Les conséquences de la violence conjugale sur le lien mère-enfant

Lorsqu'il y a présence de violence conjugale dans une famille, les deux parents n'exercent pas une autorité mutuelle et égalitaire sur la discipline des enfants. Les parents ne sont pas là pour s'entraider comme dans un couple sans violence. Il existe des liens hiérarchiques imposés par la violence, et les enfants les sentent.

Les enfants ont besoin, pour se développer, de l'encadrement provenant des deux parents. Normalement, les enfants se sentent en sécurité physique et psychologique sous l'autorité de leurs deux parents. La violence conjugale vient brouiller cette normalité. On peut comprendre facilement ce qui découle de la violence conjugale du père envers la mère si on se pose la question suivante: un enfant peut-il se sentir en sécurité sous l'autorité  d'une mère qui reçoit constamment des reproches, qui n'est pas sûre d'elle-même, qui a peur de son conjoint, et qui se fait chicaner par lui? En fait, un effet de la violence conjugale sur les enfants est l'insécurité associée à l'obéissance à l'autorité de la mère. Sous cette dernière, l'enfant ne se sent plus en sécurité.  "Est-ce que je dois écouter papa? Oui, c'est le chef.  Est-ce que je dois écouter ma maman? Non, parce qu'elle n'est jamais correcte. Si je fais ce qu'elle veut, je ne serai pas correct non plus. Alors, je ne dois pas écouter maman."

Cette situation est très difficile pour la mère. Non seulement vit-elle des échecs répétés face à son conjoint dans la dynamique de la violence conjugale, mais en plus, son enfant, fille ou garçon, refuse son autorité. Elle tente de l'encadrer, mais il refuse son encadrement.

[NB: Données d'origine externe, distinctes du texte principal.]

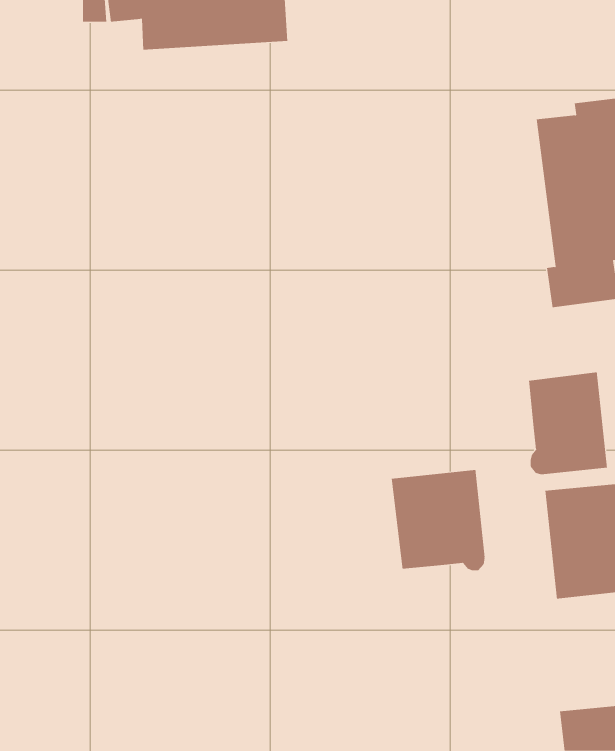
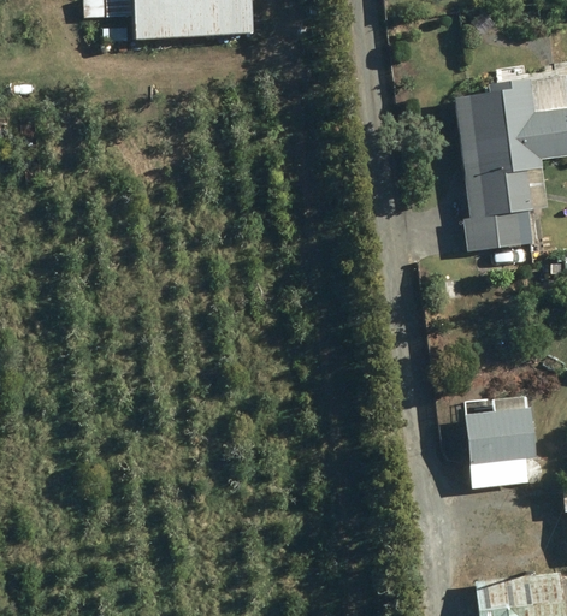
building: [528,371,608,475] -> none
building: [391,469,485,571] -> none

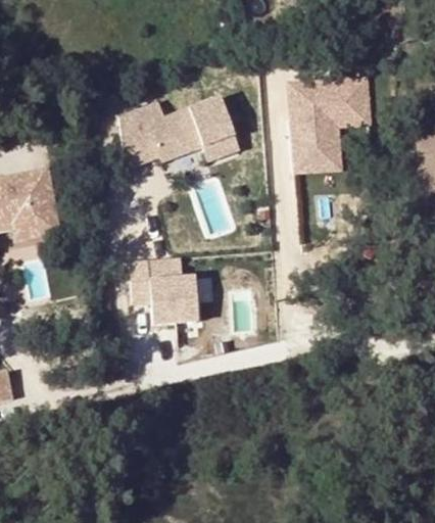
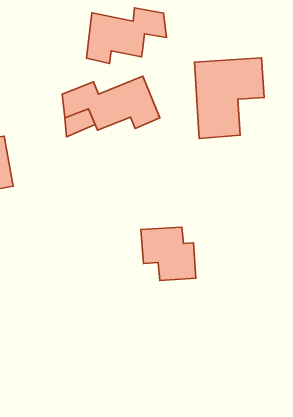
building: none -> [87,8,167,63]
building: [130,256,198,323] -> [141,227,196,281]

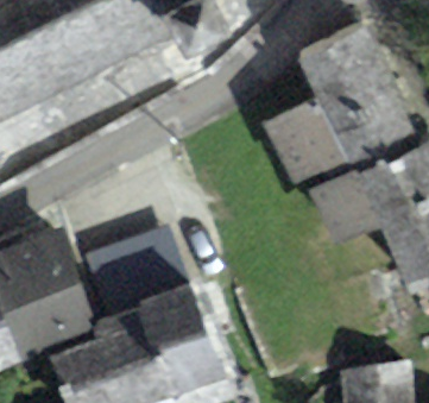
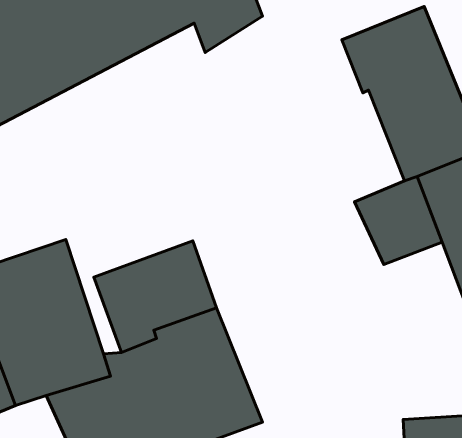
building: [260,97,351,197] -> none

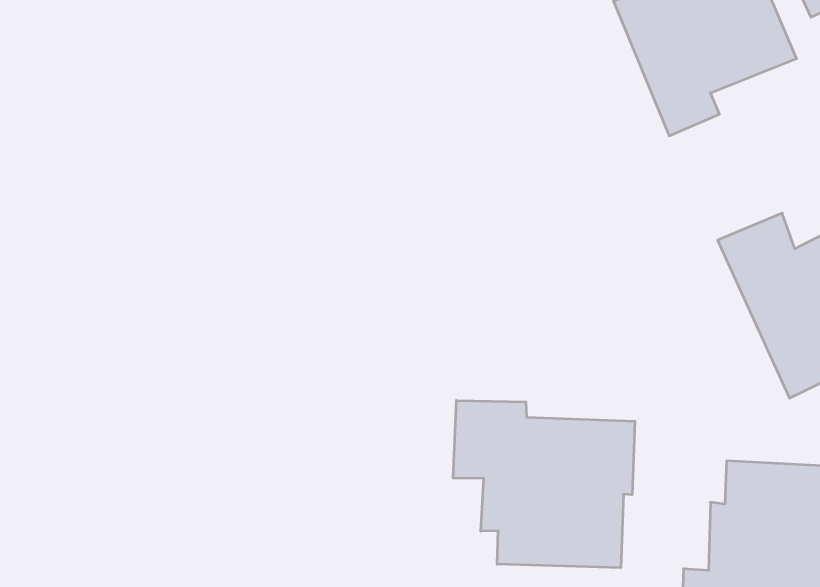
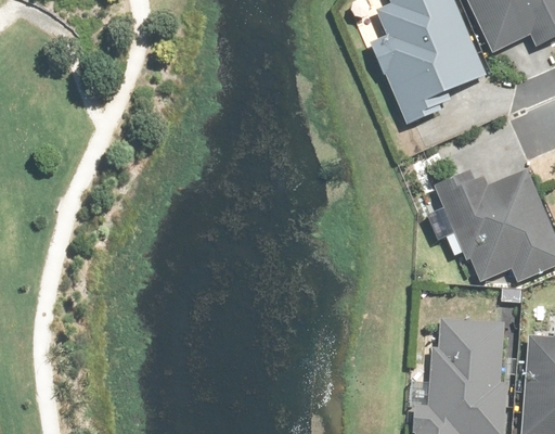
building: [453,400,635,568] -> none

Il ne fait pas ce qu'elle lui demande et lorsqu'elle tente de le forcer, il fait des crises et peut même utiliser des comportements violents envers elle.

Dans les situations de violence conjugale, les rapports de pouvoir familiaux sont donc perturbés. L'enfant ne se situant plus sous l'autorité légitime de sa mère, il peut se positionner soit au-dessus d'elle, soit égal à elle. Dans une famille, les enfants adoptent différentes règles face à leur mère, en fonction de ces positions de pouvoir. L'enfant qui se positionne en égal à sa mère refuse son autorité. Il peut en venir à la considérer comme une rivale. L'enfant rival peut être en compétition avec sa mère face au père, ou vouloir jouer, mieux que sa mère, un rôle de parent auprès de ses frères et soeurs. On peut imaginer combien ces situations peuvent être difficiles à vivre pour la mère. L'enfant qui se positionne en égal à sa mère peut aussi la considérer comme une amie. La mère pourra exercer une certaine influence sur son enfant en acceptant le rôle que son enfant lui donne et en interagissant avec lui en fonction de cette position hiérarchique. Dans un tel contexte, la mère peut en venir à percevoir son enfant comme un petit adulte, un confident et un ami. Il est alors important de se rappeler que c'est la violence conjugale qui force ces règles et que cette mère vit des échecs répétés lors de ses tentatives d'encadrer son enfant et de le traiter comme un enfant.